▶

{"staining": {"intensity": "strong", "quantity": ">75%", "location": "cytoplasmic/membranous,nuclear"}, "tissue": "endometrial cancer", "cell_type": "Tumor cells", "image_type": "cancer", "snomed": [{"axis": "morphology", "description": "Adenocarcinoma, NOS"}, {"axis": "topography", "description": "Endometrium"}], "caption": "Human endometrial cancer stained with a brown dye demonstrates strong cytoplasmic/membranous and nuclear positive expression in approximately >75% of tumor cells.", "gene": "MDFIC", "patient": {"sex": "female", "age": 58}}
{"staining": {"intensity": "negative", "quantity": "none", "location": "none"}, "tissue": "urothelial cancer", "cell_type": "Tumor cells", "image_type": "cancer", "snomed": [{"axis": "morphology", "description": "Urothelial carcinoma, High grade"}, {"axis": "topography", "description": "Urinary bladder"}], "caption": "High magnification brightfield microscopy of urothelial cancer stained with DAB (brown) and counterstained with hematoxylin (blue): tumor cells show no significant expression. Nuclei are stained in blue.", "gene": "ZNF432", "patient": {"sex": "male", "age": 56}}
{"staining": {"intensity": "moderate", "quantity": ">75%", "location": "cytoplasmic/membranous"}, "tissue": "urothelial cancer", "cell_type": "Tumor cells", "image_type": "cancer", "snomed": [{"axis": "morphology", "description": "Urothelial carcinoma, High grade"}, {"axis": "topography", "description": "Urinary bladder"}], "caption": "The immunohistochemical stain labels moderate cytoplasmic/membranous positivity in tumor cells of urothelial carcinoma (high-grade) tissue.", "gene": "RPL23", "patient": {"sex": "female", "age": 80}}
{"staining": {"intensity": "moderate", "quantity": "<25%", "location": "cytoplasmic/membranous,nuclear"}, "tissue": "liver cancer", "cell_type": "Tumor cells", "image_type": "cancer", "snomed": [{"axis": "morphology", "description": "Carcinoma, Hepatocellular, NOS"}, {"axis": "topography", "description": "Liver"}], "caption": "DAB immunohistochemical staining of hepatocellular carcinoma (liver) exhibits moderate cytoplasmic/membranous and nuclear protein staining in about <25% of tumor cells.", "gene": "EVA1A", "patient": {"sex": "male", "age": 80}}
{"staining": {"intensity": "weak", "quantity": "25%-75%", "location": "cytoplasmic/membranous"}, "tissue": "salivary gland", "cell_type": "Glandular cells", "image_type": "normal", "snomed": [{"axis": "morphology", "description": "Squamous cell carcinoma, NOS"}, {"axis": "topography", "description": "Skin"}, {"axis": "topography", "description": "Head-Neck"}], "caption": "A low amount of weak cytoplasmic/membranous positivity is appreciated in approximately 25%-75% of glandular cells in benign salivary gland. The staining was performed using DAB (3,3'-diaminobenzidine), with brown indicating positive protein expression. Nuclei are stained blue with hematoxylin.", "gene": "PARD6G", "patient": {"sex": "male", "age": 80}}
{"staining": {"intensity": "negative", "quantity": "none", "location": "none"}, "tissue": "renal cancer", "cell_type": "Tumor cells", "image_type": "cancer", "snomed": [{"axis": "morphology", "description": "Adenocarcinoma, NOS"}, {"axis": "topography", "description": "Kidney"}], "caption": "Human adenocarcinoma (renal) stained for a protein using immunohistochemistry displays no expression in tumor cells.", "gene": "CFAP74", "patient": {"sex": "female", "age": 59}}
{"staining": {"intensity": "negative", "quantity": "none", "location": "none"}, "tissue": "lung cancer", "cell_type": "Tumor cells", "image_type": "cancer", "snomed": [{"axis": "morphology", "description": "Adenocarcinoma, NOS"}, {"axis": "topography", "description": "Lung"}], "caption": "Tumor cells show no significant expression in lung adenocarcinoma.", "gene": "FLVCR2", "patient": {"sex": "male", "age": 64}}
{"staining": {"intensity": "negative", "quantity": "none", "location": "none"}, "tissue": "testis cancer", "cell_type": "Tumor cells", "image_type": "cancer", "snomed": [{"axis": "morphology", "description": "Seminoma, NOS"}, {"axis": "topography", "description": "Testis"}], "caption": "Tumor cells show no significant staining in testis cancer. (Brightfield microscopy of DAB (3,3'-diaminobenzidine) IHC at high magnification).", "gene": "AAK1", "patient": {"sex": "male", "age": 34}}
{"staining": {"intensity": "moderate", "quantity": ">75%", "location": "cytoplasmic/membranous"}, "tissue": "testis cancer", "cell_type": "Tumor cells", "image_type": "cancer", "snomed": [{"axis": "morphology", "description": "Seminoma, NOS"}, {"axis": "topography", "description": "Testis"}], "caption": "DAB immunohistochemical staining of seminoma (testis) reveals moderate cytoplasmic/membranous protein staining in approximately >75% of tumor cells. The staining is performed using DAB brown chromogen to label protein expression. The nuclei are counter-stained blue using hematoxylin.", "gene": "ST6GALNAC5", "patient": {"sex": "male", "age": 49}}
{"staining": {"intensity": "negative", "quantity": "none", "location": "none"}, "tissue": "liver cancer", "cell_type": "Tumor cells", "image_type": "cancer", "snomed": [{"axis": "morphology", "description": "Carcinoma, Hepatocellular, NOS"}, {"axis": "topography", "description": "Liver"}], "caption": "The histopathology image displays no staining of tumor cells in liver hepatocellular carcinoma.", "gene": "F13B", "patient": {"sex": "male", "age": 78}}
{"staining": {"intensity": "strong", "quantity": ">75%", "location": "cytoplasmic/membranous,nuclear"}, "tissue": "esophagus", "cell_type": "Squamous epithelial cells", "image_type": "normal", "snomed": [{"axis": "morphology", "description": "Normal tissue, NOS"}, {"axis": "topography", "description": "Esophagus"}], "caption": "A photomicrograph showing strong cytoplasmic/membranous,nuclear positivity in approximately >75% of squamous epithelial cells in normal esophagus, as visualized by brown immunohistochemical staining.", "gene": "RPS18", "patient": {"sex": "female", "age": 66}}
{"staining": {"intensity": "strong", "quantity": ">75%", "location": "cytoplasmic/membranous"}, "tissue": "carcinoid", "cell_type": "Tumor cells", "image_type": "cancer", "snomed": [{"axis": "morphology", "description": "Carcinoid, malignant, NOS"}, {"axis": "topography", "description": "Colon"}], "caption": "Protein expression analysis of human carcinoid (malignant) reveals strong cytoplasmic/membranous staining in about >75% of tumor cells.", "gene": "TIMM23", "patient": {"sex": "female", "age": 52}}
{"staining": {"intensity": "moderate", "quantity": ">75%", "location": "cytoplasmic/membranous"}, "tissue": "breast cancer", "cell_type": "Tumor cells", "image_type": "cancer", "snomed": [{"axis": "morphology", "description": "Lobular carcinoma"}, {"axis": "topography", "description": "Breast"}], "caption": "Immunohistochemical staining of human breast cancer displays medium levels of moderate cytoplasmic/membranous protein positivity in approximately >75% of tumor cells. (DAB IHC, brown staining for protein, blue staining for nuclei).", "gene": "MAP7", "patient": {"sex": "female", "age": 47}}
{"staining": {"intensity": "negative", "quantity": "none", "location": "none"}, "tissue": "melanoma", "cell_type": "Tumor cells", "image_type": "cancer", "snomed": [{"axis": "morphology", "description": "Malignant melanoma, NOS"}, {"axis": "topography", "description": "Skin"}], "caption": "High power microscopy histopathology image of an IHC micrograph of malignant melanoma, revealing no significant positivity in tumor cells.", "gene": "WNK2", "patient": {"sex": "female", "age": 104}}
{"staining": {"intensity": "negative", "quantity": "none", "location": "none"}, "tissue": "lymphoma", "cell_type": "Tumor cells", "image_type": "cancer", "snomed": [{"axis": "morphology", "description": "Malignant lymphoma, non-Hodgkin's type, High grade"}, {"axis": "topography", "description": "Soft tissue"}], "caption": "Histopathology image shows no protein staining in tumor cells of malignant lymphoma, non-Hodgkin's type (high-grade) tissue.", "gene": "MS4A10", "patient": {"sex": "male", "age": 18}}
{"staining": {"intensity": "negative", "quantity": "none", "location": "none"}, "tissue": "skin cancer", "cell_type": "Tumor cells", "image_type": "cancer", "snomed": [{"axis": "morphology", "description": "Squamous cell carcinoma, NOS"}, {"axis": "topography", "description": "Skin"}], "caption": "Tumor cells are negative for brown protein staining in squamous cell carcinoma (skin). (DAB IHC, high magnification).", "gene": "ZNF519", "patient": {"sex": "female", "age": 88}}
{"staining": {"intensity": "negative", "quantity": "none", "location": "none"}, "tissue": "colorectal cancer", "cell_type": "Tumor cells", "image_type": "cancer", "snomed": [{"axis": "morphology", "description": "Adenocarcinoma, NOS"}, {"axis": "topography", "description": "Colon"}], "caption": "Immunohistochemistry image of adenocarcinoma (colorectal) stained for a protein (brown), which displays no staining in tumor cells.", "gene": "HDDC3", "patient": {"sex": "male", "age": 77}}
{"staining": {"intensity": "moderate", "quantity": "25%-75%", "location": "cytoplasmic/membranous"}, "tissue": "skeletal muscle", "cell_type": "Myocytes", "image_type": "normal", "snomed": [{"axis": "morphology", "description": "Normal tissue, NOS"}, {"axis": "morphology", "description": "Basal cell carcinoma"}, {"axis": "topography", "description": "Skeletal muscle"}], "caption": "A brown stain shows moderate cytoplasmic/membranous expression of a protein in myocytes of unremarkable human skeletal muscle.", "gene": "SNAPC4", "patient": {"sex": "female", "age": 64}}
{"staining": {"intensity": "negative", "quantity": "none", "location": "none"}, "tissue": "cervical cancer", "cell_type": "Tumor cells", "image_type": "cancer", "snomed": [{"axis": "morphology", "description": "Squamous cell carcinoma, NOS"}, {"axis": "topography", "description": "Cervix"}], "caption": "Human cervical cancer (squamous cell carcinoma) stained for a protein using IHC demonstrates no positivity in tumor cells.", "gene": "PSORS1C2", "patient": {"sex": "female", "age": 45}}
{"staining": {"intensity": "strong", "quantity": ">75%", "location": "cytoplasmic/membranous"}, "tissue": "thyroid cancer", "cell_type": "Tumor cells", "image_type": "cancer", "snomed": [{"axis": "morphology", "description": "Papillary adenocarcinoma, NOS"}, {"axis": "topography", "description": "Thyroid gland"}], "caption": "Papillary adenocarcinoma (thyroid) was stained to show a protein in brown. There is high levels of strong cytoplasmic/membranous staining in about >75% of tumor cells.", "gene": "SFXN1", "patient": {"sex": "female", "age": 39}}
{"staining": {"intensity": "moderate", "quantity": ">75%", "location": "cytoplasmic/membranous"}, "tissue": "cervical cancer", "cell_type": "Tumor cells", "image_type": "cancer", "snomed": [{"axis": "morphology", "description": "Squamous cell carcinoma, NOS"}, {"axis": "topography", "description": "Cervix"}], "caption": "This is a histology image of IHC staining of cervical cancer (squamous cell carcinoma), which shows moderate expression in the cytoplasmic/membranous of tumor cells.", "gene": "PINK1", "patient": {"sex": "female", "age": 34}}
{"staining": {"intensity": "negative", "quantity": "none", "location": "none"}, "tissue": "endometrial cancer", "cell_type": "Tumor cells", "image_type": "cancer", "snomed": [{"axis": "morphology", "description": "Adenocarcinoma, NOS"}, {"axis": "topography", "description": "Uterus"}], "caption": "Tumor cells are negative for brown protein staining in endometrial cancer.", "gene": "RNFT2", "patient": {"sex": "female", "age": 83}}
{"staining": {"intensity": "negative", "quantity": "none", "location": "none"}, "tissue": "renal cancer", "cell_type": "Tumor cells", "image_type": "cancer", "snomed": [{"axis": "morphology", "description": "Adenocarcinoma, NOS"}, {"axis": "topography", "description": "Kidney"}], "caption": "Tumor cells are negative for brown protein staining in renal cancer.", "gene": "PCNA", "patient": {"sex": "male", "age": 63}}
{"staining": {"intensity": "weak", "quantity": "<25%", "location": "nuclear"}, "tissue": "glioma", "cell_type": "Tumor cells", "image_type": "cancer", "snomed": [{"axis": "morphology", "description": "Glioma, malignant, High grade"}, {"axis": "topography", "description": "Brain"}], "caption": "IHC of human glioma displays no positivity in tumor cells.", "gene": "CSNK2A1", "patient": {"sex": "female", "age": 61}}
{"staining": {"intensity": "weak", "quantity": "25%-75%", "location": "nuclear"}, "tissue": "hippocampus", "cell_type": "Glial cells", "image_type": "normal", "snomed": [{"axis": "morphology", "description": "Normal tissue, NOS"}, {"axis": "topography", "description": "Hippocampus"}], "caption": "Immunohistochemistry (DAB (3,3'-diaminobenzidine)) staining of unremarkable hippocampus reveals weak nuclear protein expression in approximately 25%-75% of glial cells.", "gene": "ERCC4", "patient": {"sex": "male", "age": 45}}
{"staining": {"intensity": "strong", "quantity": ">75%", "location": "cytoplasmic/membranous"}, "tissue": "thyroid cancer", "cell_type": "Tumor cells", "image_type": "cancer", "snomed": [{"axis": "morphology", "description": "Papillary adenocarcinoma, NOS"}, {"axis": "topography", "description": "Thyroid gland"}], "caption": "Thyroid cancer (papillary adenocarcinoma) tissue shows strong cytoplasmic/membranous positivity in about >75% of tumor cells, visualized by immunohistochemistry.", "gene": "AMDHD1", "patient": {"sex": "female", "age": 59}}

◀

What you are asked to do:
All lines carrying the word "Kidney" must be copied from the data above.

Your response:
{"staining": {"intensity": "negative", "quantity": "none", "location": "none"}, "tissue": "renal cancer", "cell_type": "Tumor cells", "image_type": "cancer", "snomed": [{"axis": "morphology", "description": "Adenocarcinoma, NOS"}, {"axis": "topography", "description": "Kidney"}], "caption": "Human adenocarcinoma (renal) stained for a protein using immunohistochemistry displays no expression in tumor cells.", "gene": "CFAP74", "patient": {"sex": "female", "age": 59}}
{"staining": {"intensity": "negative", "quantity": "none", "location": "none"}, "tissue": "renal cancer", "cell_type": "Tumor cells", "image_type": "cancer", "snomed": [{"axis": "morphology", "description": "Adenocarcinoma, NOS"}, {"axis": "topography", "description": "Kidney"}], "caption": "Tumor cells are negative for brown protein staining in renal cancer.", "gene": "PCNA", "patient": {"sex": "male", "age": 63}}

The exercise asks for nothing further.